━━ PASSAGE GIVEN ━━

My very first car was a Toyota Corolla. I bought it on the local market, but from someone who had bought it from Japan as a used car.
I loved that car, and I remember driving it 21 kilometres to work every morning, and another 21km in the evening after work.
Whilst it was a used car, and I picked it up as a second hand car, it served me well because I never had a breakdown the whole time I owned that car.

I remember that at the time, that type of car was highly sought for by many, including car thieves. I was chased twice for that car, but on both occasions, I managed to get away – I believe this car was better than that of my chasers – I did not pay attention to what cars my chasers were driving, because I was more concerned about my safety and security of my car.

Why I loved that car to bits is – it never broke down, it manoeuvred quite well, its acceleration and breaking functionalities were impressive, and its fuel consumption was reasonable.

When my husband considered buying a car, I convinced him to buy a car from Japan, because I was convinced that we would get a good deal, and much as the order would be on line, we were sure to receive the car. I was sure of this, because I had consulted with a few friends and relatives who had bought their cars online straight from Japan, and had no regrets.

I remember sitting with my husband by my laptop one Saturday afternoon, and we went directly onto a Japanese Car Website. The responses from the vendors was very impressive, for example, they were able to reply to our queries within minimum time which enabled us make decisions quickly, they also agreed to reduce the price of the car we finally zeroed on. That really dazzled us. We thought that the price provided on the website was fixed, but were surprised to find that as a customer, we had a right to bargain, and there was also the possibility of getting a better price that what was on the website.

The website was soo clear and easy to work with because it provided various payment modalities, all of which we found were user friendly. We chose to do TTs, and the website supported us through that, because they shared with us the specific Banks they were dealing with. This automatically saved us a lot of time that would have been wasted if all the relevant information were not provided by the vendor.
The car my husband bought is a Golf, and he still owns it – 3 years down the road. I was privileged to drive that car for over a year, and I am happy he made that choice.

Ugandans prefer Toyotas, and because our roads are relatively bumpy, Toyotas tend to perform best on them, hence my choice to consider obtaining a Toyota from Japan.
That notwithstanding, I love a good car (condition, model, design and performance on the road), so any brand that satisfies that initial desire will have a chance with me.
Most of the cars driven in Uganda both used and brand new are shipped from Japan. Its considered the most affordable vendor, and also a trusted vendor that understands African needs, and hence creates models that are suitable for our market.
More still, the spare parts from Japan are always readily available – this speaks to the demand from the cars that are shipped from there.

━━━

• _DIRECTIVES_
1) Answer these questions using the passage about buying cars from Japan:
(a) How many kilometers did the writer drive to work each morning?
(b) Which payment method did the writer and her husband choose?
(c) What make of car did the husband buy?
2) Decide whether each statement agrees with the passage about buying cars from Japan, and support each yes or no with the words of the passage that settle it:
(a) The Corolla broke down several times.
(b) The vendors agreed to lower the price of the car.
(c) The husband has since sold the Golf.
3) Extend the passage about buying cars from Japan with a few sentences that pick up after its final sentence.
The items that come next are taken from a separate source.

━━ SUPPLIED MATERIAL ━━

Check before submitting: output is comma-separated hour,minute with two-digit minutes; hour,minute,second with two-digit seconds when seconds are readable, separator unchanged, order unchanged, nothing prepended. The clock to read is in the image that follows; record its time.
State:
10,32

━━━
━━ SUPPLIED MATERIAL ━━

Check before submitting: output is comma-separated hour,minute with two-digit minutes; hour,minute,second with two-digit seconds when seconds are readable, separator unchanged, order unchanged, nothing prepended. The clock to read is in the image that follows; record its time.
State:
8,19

━━━

• _RESULTS FOR THE EXERCISE_
1)
(a) 21 kilometers.
(b) TTs.
(c) A Golf.

2)
(a) No: "I never had a breakdown the whole time I owned that car."
(b) Yes: "they also agreed to reduce the price of the car we finally zeroed on."
(c) No: "he still owns it – 3 years down the road."

3)
The affordability of decent vehicles from Japan has boosted out people’s ability to own cars. Many people have always dreamt of owning cars, but this dream was only realized and gradually when Uganda started receiving reconditioned but decent cars from Japan.

Being a lady, and because I take good care of any vehicle in my possession, it is easy for people to want to buy a car I have been driving. I have had situations where people ask me when I intend to release a car that I am driving, and they literally book the car.
One day when I asked why someone needed to buy the car I was driving, he told me that he trusted my driving skills, he knew that I service the car regularly and that he can tell that I generally maintain the car in good condition.
I started driving about 16 years ago – using other people’s cars for the start, until I bought my own car.
For all the years I have been driving, I have never knocked anyone, and I can count the few times my car has been knocked by another road user. I feel proud about myself, and I hope I never get into a situation where I mess up another road user due to irresponsible driving.

My husband told me once that he trusts my driving, and I believe him, because whenever we have to do relatively longer trips, I always take the steering wheel, and a few times, I have watched him drift off to sleep in the co-drivers sit. That is something I rarely do, because I understand the dangers we face on the road all the time.

I have noticed that on average the reconditioned car can be driven for over 15 years with none or more transfers of ownership. If we had better roads, I believe the life-span of these cars on the road would double. of course this has to be coupled with proper maintenance of the car at all times.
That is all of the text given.